=== EXTRACT PROVIDED ===
Mission Story

 

Michael Kujjoo

Dreadlocks and Dad

 

M

ichael Kujjoo hated his father for as long as he could remember.

Sometimes people asked, “Where is your father?”

Michael replied, “My father is dead.”

That’s how much Michael hated him.

Father divorced Mother when Michael was 9 in Uganda. For a while, Michael visited Father’s farm, but Father made him work hard. When Michael finished working every day, Father didn’t give him food to eat. The boy felt used.

One time after visiting Father, Michael told his mother, “I can’t stay with Father anymore.” He never returned to the farm. But he couldn’t forget his bitterness. Life was hard, and he blamed Father. He thought life would be easier if Father hadn’t abandoned the family.

With no money, Michael dropped out after his third year of high school and became a rapper. He moved to Kenya, where he worked nightclubs for two years and grew long dreadlocks. When an uncle invited him to South Sudan, he took his hip-hop act to nightclubs in Juba.

One day, Michael was walking down the street, and a store owner called out to him.

“Where do you worship?” the store owner said.

Michael stopped.

“I don’t worship,” he said.

“Why not?”

“Look at me,” Michael said, pointing to his long dreadlocks. “Do you think I can go to church?”

“Yes, you can go to church,” he said.

Michael asked where the store owner worshipped and learned it was Juba Central Seventh-day Adventist Church.

“Those guys have false prayers with fake healings,” Michael said.

=== ACTIVITY ===
Transcribe the passage of the mission story from "One time after" up to and including "out to him.". The data that comes next has no connection to the mission story above.

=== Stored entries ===

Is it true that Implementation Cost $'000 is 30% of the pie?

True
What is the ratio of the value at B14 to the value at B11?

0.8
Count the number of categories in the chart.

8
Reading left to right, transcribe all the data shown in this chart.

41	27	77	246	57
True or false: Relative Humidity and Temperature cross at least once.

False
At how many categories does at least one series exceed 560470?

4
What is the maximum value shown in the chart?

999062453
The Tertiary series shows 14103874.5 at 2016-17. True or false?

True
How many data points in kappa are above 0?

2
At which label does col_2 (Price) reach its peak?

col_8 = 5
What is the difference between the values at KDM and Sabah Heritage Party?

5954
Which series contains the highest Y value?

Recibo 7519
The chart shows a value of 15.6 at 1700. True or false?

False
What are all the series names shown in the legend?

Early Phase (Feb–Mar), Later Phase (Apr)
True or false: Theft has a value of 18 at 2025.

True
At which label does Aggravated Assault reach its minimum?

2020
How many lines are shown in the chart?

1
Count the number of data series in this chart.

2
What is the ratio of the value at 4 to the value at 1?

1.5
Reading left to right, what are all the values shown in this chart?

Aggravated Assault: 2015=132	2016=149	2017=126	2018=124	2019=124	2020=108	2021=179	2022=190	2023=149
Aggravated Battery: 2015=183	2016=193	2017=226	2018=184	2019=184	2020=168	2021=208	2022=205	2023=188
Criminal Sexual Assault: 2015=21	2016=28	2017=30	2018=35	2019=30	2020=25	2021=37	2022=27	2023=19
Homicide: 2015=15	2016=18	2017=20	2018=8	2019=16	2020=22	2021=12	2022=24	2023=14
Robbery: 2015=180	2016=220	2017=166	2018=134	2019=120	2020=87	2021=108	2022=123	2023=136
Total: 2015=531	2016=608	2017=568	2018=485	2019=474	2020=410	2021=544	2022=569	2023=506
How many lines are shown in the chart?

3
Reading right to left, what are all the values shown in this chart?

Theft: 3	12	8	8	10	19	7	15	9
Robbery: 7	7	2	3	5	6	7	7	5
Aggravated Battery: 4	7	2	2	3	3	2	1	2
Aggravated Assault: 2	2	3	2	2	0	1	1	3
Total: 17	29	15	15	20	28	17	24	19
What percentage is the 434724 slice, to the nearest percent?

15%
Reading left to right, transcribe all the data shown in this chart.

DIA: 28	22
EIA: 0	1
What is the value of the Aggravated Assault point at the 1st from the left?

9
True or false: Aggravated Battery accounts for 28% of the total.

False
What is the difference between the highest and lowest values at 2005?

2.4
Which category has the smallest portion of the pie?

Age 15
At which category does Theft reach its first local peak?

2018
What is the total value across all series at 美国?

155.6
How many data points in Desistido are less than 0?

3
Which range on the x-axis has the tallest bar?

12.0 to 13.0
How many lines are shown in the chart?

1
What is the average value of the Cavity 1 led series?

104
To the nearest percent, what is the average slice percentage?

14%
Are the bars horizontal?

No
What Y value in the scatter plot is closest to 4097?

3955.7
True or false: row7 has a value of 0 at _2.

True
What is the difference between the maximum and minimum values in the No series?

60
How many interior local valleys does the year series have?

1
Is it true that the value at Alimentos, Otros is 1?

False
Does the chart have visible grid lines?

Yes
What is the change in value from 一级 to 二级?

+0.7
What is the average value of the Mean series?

=== SOLUTION ===
One time after visiting Father, Michael told his mother, “I can’t stay with Father anymore.” He never returned to the farm. But he couldn’t forget his bitterness. Life was hard, and he blamed Father. He thought life would be easier if Father hadn’t abandoned the family.

With no money, Michael dropped out after his third year of high school and became a rapper. He moved to Kenya, where he worked nightclubs for two years and grew long dreadlocks. When an uncle invited him to South Sudan, he took his hip-hop act to nightclubs in Juba.

One day, Michael was walking down the street, and a store owner called out to him.